A research paper on the European Union’s Green Deal reveals an umbrella of policies adopted to make the bloc climate neutral by 2050 that will pose significant challenges for New Zealand’s primary export sectors.
Organics Aotearoa NZ chief executive Tiffany Tompkins presented the findings of the research, which was funded by the Our Land Our Water National Science Challenge and titled EU Green Deal: Impact on NZ’s land-based primary producers, at the NZ Landcare Trust-OLW, Food, Farming and Freshwater roadshow in Canterbury.
Tompkins said the Green Deal, especially the Farm to Fork strategy, presents both challenges and opportunities for NZ exports into the EU.
“What opportunities and how we are placed to capitalise on these now and into the future is the challenge.
“All countries, like NZ, are getting their heads around the EU Green Deal,” she said.
Trade agreements recently concluded by the NZ government and those currently under negotiation increasingly include clauses related to environmental concerns such as greenhouse gas emissions, climate change, water quality and biodiversity loss.
The EU is one of the most prolific drivers of environmental and social outcomes in international trade policies.
It makes no secret of its objective of utilising trade to support its domestic sustainability agenda, as defined in the Green Deal.
The Green Deal is an umbrella of policies comprising strategic initiatives in all sectors of the economy, with significant changes to notable industries, transportation, energy, building and agriculture with financial and legal measures backing key action areas.
Tompkins said several areas of focus for the Green Deal are likely to pose significant challenges for NZ’s export sectors, not only directly in the context of the NZ-EU Free Trade Agreement but also due to the potential for the EU’s practices and regulations to become de facto global standards for sustainable trade and be adopted by NZ’s other major trading partners.
“The regulatory regime in NZ, both current and proposed, appears to lag significantly behind the equivalent systems emerging in the EU.
“This implies that NZ’s legislators and regulators, along with industry representative bodies in major export-oriented primary and food-producing industries, will need to significantly increase the levels of environmental and social ambition inherent in the policies currently under development in NZ.
“Failure to do so might result in significant reductions in the levels of market access available to NZ exporters, not only in the EU but also in other major markets such as China, the United States and the United Kingdom, as these countries are compelled to increase their own ambition levels in these areas to protect the interests of their domestic producers.”
The EU sees organic agriculture as central to increasing sustainable agriculture.
Its Farm to Fork strategy includes a target of at least 25% of the EU’s agricultural land being under organic farming by 2030.
In light of these developments, certified organic products from NZ are likely to benefit from improved market access into the EU, as the implementation of EU standards and restrictions reduces the scope of opportunities for conventionally farmed products.
“This in turn increases both the importance of the process of developing a National Organic Standard for NZ along with accompanying regulations and the level of urgency attached to this process.”
The EU’s organic regulations outline the rules that will apply for recognising the equivalence of organic products from countries outside of the EU and stipulate that such equivalence must be negotiated with the EU by December 31, 2025.
“NZ’s negotiators are currently awaiting the opportunity to negotiate the equivalence of its organic legislation with their EU counterparts.
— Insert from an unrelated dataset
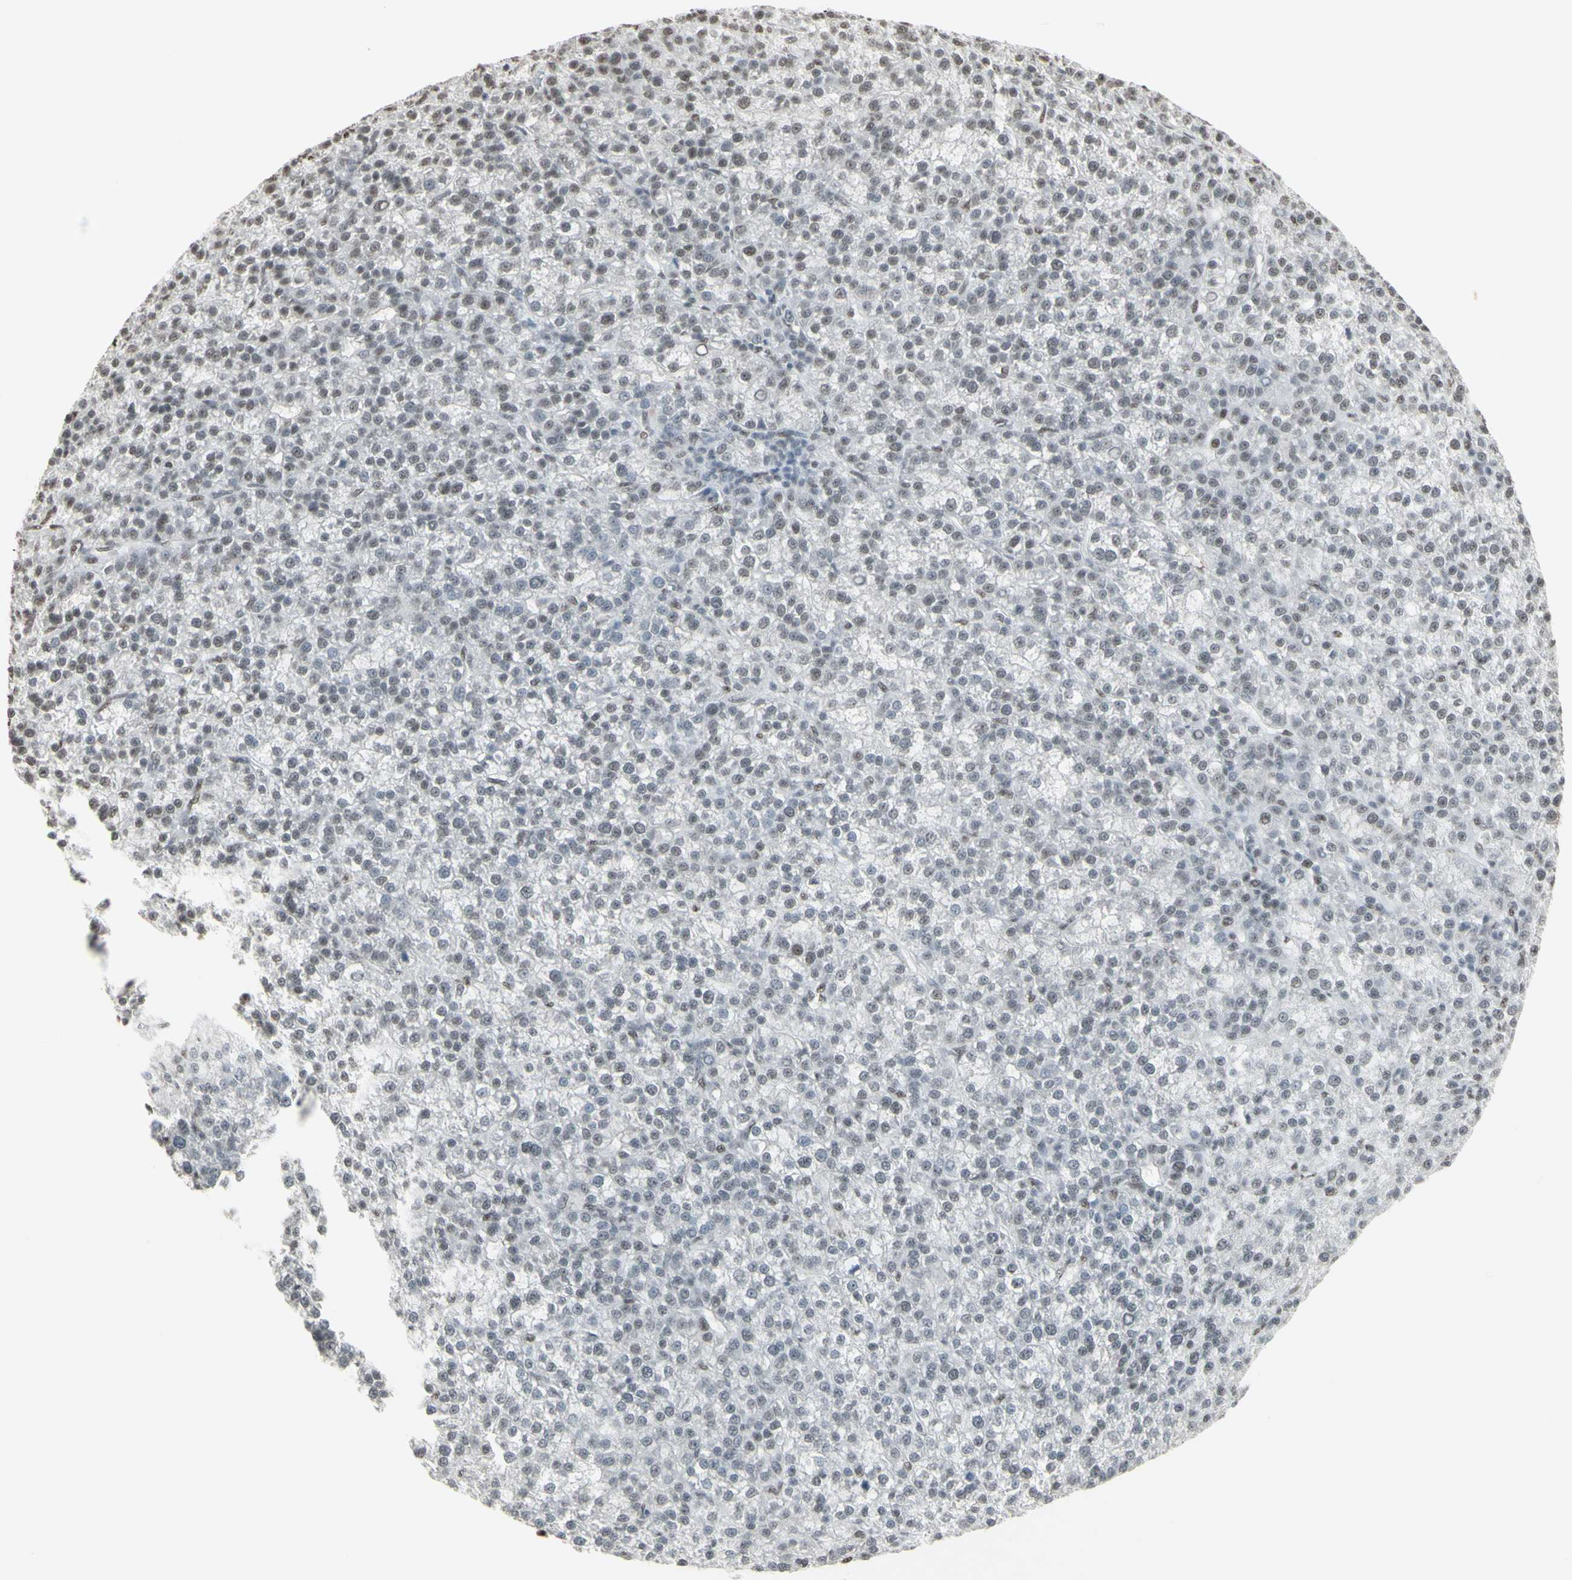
{"staining": {"intensity": "negative", "quantity": "none", "location": "none"}, "tissue": "liver cancer", "cell_type": "Tumor cells", "image_type": "cancer", "snomed": [{"axis": "morphology", "description": "Carcinoma, Hepatocellular, NOS"}, {"axis": "topography", "description": "Liver"}], "caption": "Liver cancer was stained to show a protein in brown. There is no significant positivity in tumor cells.", "gene": "TRIM28", "patient": {"sex": "female", "age": 58}}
However, it is not yet clear when they might be invited to do so.”
Key implications of the Green Deal and the various policies that sit beneath it include a ban on the importation into the EU of products containing residues of pesticides and agricultural chemicals banned from use in the EU.
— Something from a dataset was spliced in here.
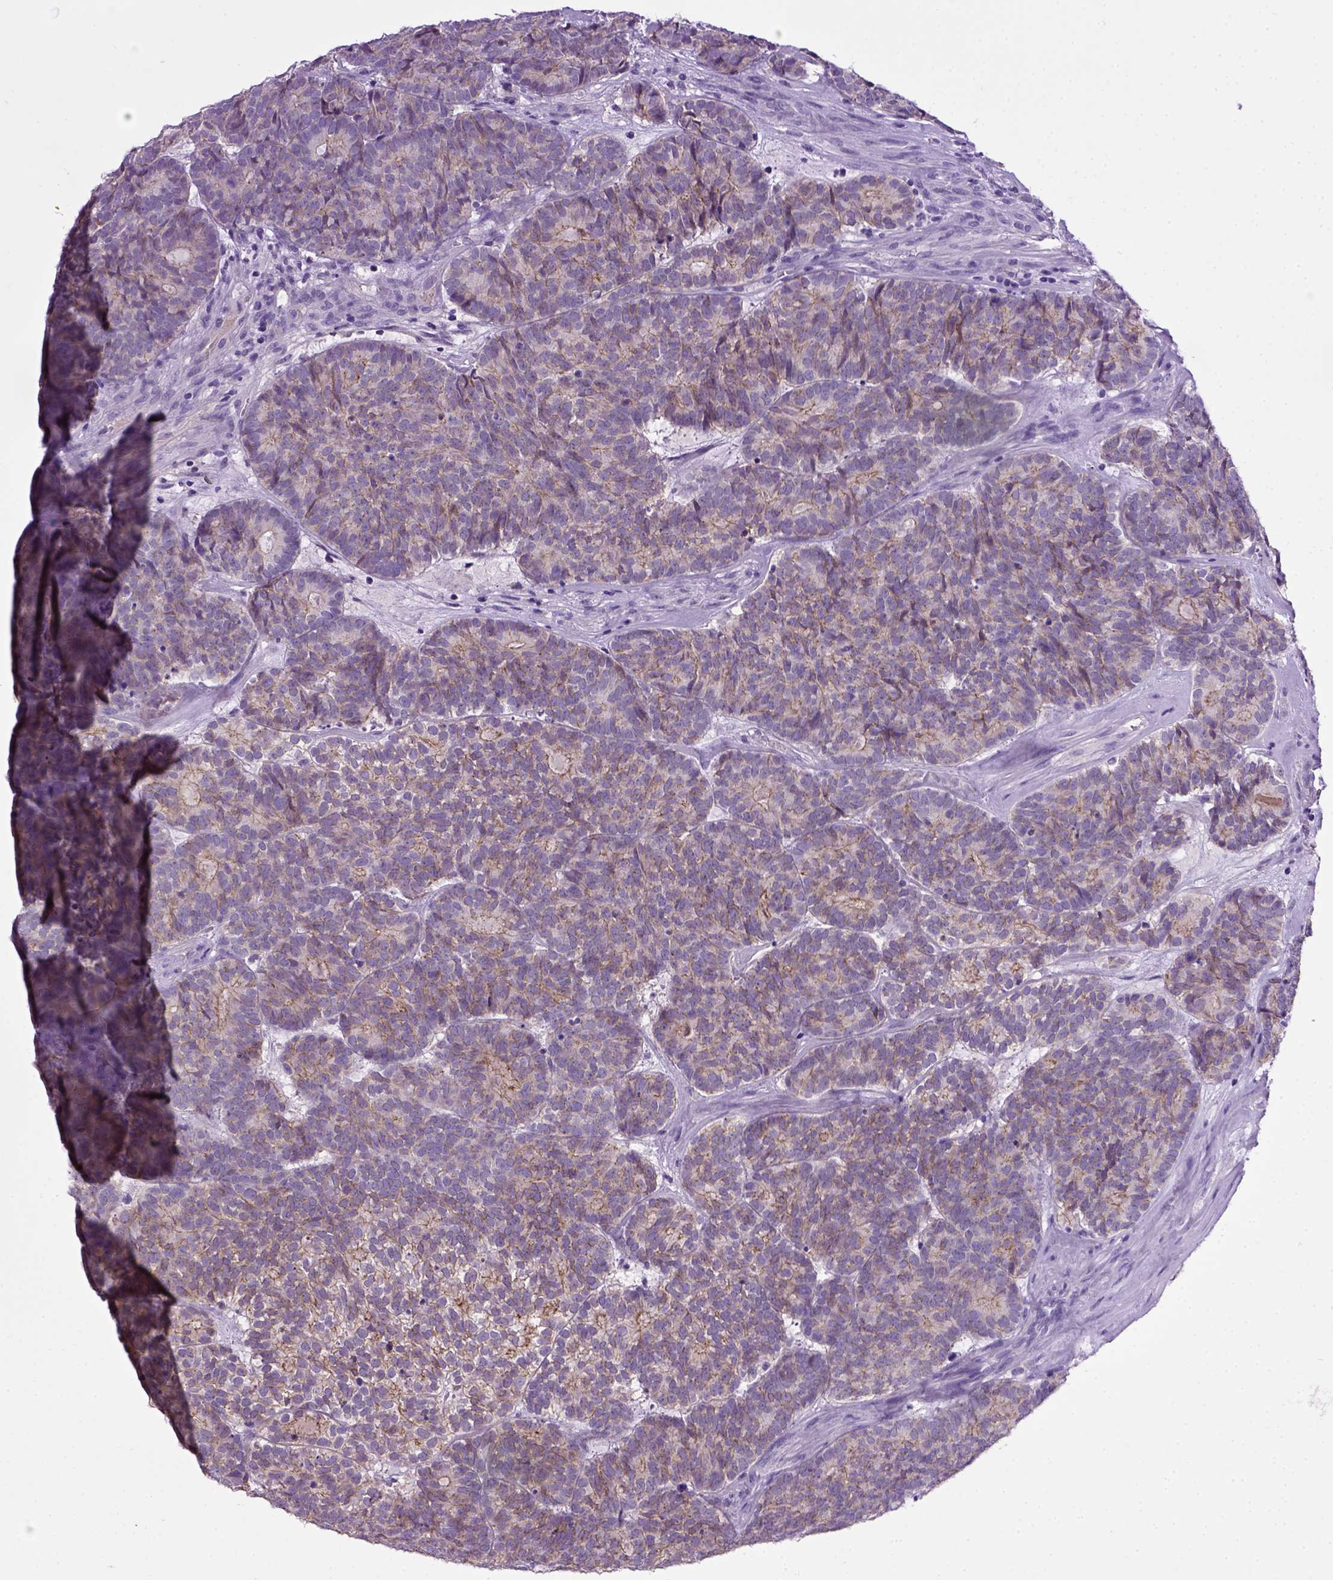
{"staining": {"intensity": "weak", "quantity": "25%-75%", "location": "cytoplasmic/membranous"}, "tissue": "head and neck cancer", "cell_type": "Tumor cells", "image_type": "cancer", "snomed": [{"axis": "morphology", "description": "Adenocarcinoma, NOS"}, {"axis": "topography", "description": "Head-Neck"}], "caption": "Protein positivity by IHC demonstrates weak cytoplasmic/membranous staining in approximately 25%-75% of tumor cells in head and neck adenocarcinoma.", "gene": "CDH1", "patient": {"sex": "female", "age": 81}}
Currently, the EU’s list of banned chemicals and pesticides comprises 195 items, while NZ’s comparable list of banned substances is 27 items long.
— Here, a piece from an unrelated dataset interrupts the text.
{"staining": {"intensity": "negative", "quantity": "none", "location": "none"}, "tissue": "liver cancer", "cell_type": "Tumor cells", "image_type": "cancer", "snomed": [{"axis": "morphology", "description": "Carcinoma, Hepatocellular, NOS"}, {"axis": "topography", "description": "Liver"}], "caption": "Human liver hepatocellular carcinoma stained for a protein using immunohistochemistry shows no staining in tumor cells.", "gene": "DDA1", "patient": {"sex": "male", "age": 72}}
A similar ban on the importation into the EU of products associated with deforestation within a fixed time frame, likely to be after December 31, 2020, will see the responsibility for ensuring that products are free from any association with deforestation lie with the producer.
“NZ already has the grounds of a good positive base. The NZ clean, green story is respected. What an incredible opportunity to grow this with discerning consumers looking at the grade of their product.
“This is Phase 1 of the research. There are more questions yet to answer.
“Everyone needs to understand, not just the Fonterra or Zespri. We need to keep leading as NZ Inc,” Tompkins said.